** start DOCUMENT SECTION **

# Kindle1 vs Kindle2 in Oberon Cover



## Kathy (Nov 5, 2008)

I have a question for those of you that owned both the K1 and the K2. I have my K1 in my Oberon w/corners cover and slip it in the outside pocket of my purse. I guess when I bump the it against something (usually me) if it is in sleep mode it wakes it up and then starts turning pages. When I open it up I have lost my place in my book. Very annoying. I prefer to leave it in sleep mode rather than turning it off when traveling. My question is, do any of you have the same problem? If so, does it do it on the K2 as well?


----------



## Ann in Arlington (Oct 27, 2008)

I have never had that problem with my K1 in an its Oberon cover.

Ann


----------



## intinst (Dec 23, 2008)

I haven't had this occur with any of my covers except when I put the Kindle away before putting it to sleep.


----------



## Kathy (Nov 5, 2008)

It wasn't happening at first, but seems to happen a lot now. I went to get it out of my purse a little while ago and my purse was laying on it side with the kindle down. It had come out of sleep mode and turned to the last page and the battery was have down. I had just charged it on Friday night because I was flying back from Phoenix yesterday. I don't carry anything heavy in my purse. I try to put anything that is heavy in my rolling briefcase. I'm trying to remember to just turn it off, but so used to putting it to sleep that I forget.

** end DOCUMENT SECTION **
** start SUPPLIED ENTRIES **

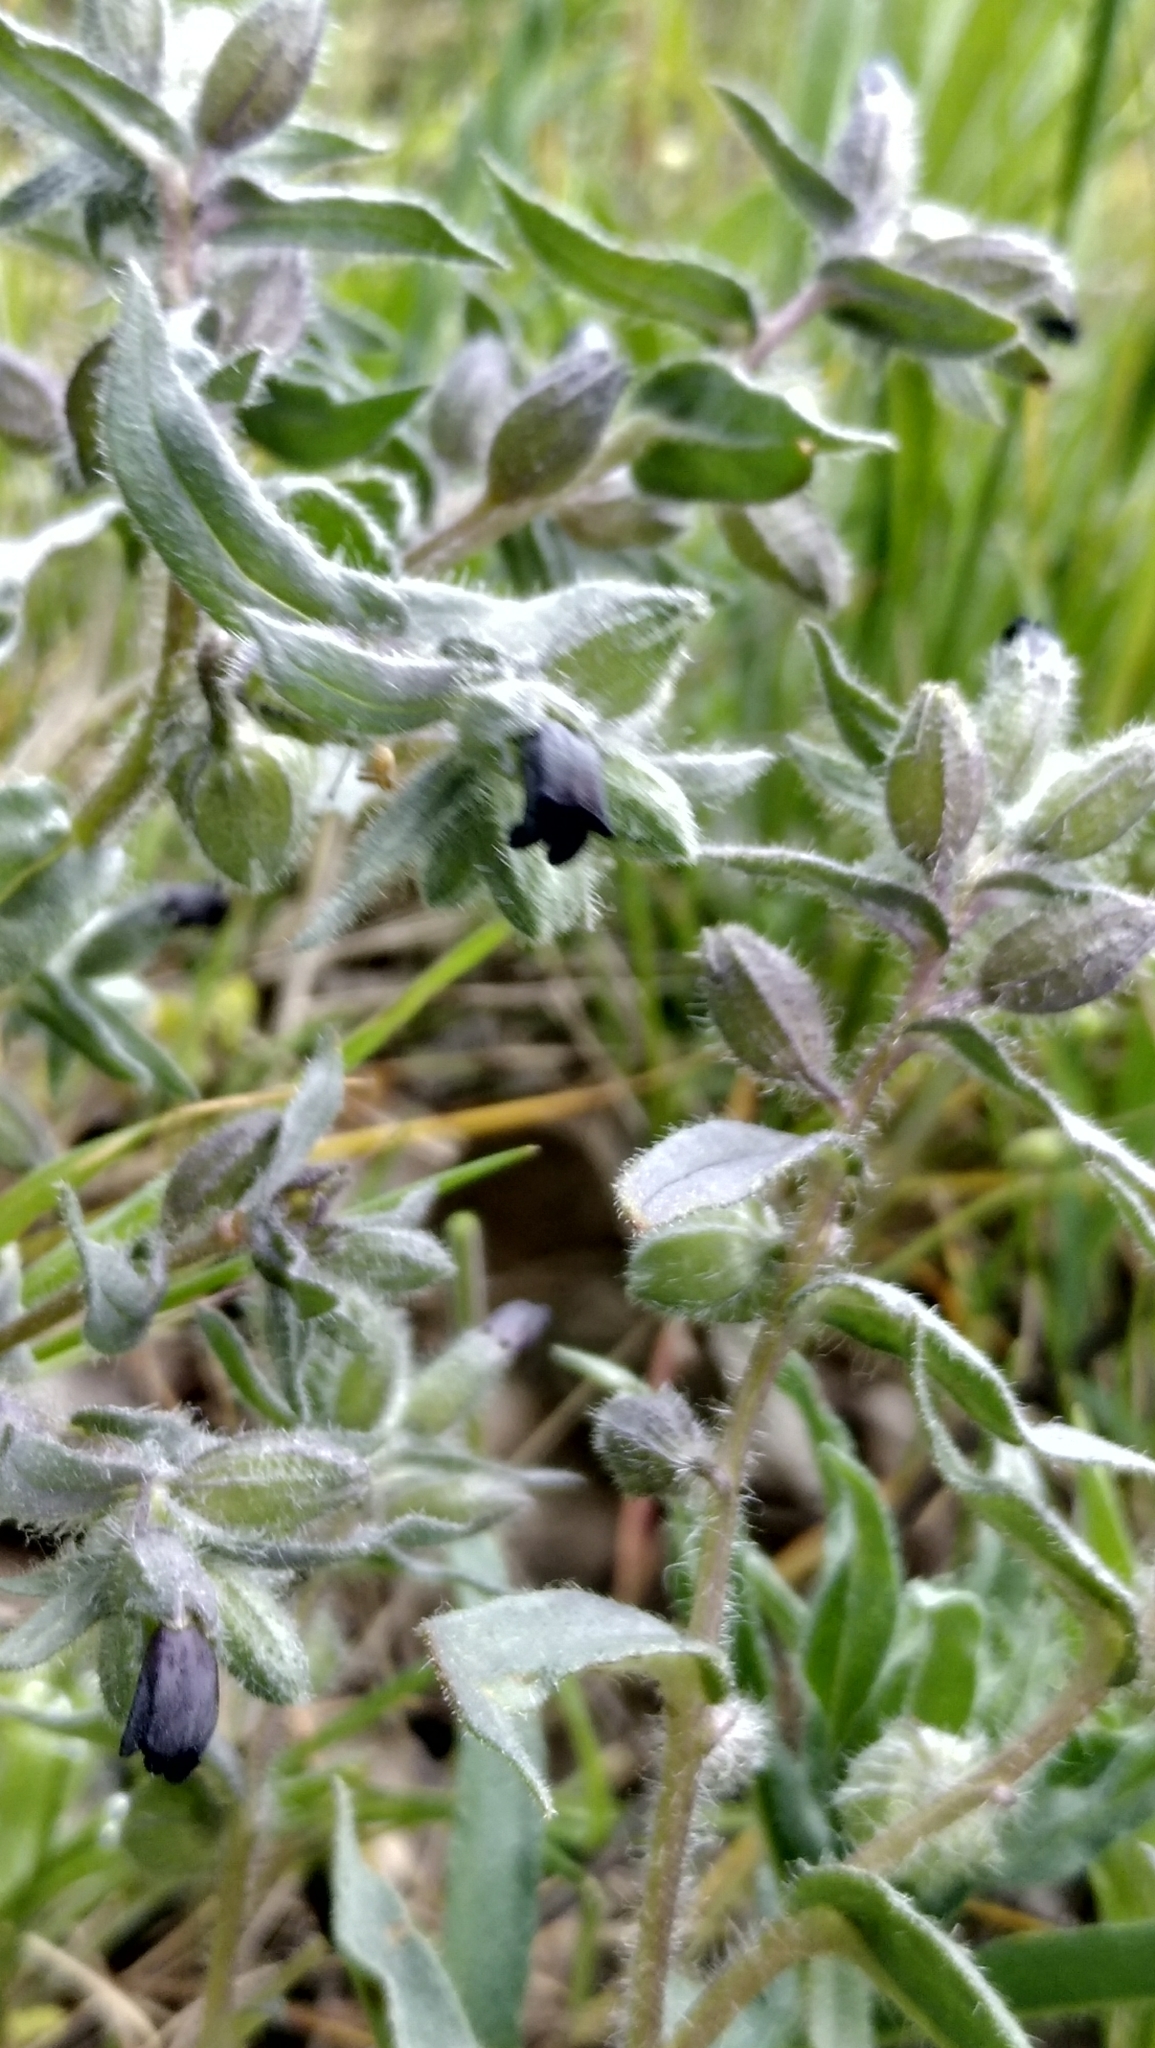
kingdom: Plantae
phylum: Tracheophyta
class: Magnoliopsida
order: Boraginales
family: Boraginaceae
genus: Nonea
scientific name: Nonea pulla
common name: Brown nonea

** end SUPPLIED ENTRIES **

→ **INSTRUCTIONS**:
[A] Could you return the stretch of the Kindle cover thread that begins at "# Kindle1 vs" and ends after "K2 as well?"?
[B] Can you extend the forum thread about Kindles in Oberon covers past its last post?

→ **SOLVED TASKS**:
[A]
# Kindle1 vs Kindle2 in Oberon Cover



## Kathy (Nov 5, 2008)

I have a question for those of you that owned both the K1 and the K2. I have my K1 in my Oberon w/corners cover and slip it in the outside pocket of my purse. I guess when I bump the it against something (usually me) if it is in sleep mode it wakes it up and then starts turning pages. When I open it up I have lost my place in my book. Very annoying. I prefer to leave it in sleep mode rather than turning it off when traveling. My question is, do any of you have the same problem? If so, does it do it on the K2 as well?

[B]
----------



## Ann in Arlington (Oct 27, 2008)

I don't think it's an issue with the cover if it didn't used to do that.  It might be your battery is getting flaky.  

Also, even if asleep, if WN is on, it will periodically try to find a signal and the battery will go down much faster than usual if it can't find one.  I noticed this when I worked inside the Pentagon.  There's basically no cell coverage in the building and both my Kindle and my phone would die during the day if I didn't turn off the connection.

Ann


----------



## drenee (Nov 11, 2008)

I have never had that problem with my K1 either, and it's always in sleep mode in my purse.  In fact, I sometimes have to push the two buttons twice to get mine to wake up.  If I have the top right hand corner strap on mine it often will turn the page on me.  So I normally leave that strap off when my K is on.  But waking up, hmmm, nope, haven't had that problem.  
deb


----------



## Kathy (Nov 5, 2008)

Ann in Arlington said:


> I don't think it's an issue with the cover if it didn't used to do that. It might be your battery is getting flaky.
> 
> Also, even if asleep, if WN is on, it will periodically try to find a signal and the battery will go down much faster than usual if it can't find one. I noticed this when I worked inside the Pentagon. There's basically no cell coverage in the building and both my Kindle and my phone would die during the day if I didn't turn off the connection.
> 
> Ann


It's a new battery and I only turn WN on when downloading a book. I guess I just need to make sure I turn if off when it is in my purse. I think it might be that the straps on the cover are on the 2 buttons that you use to toggle into sleep mode. It never happens when I'm home and just laying it down.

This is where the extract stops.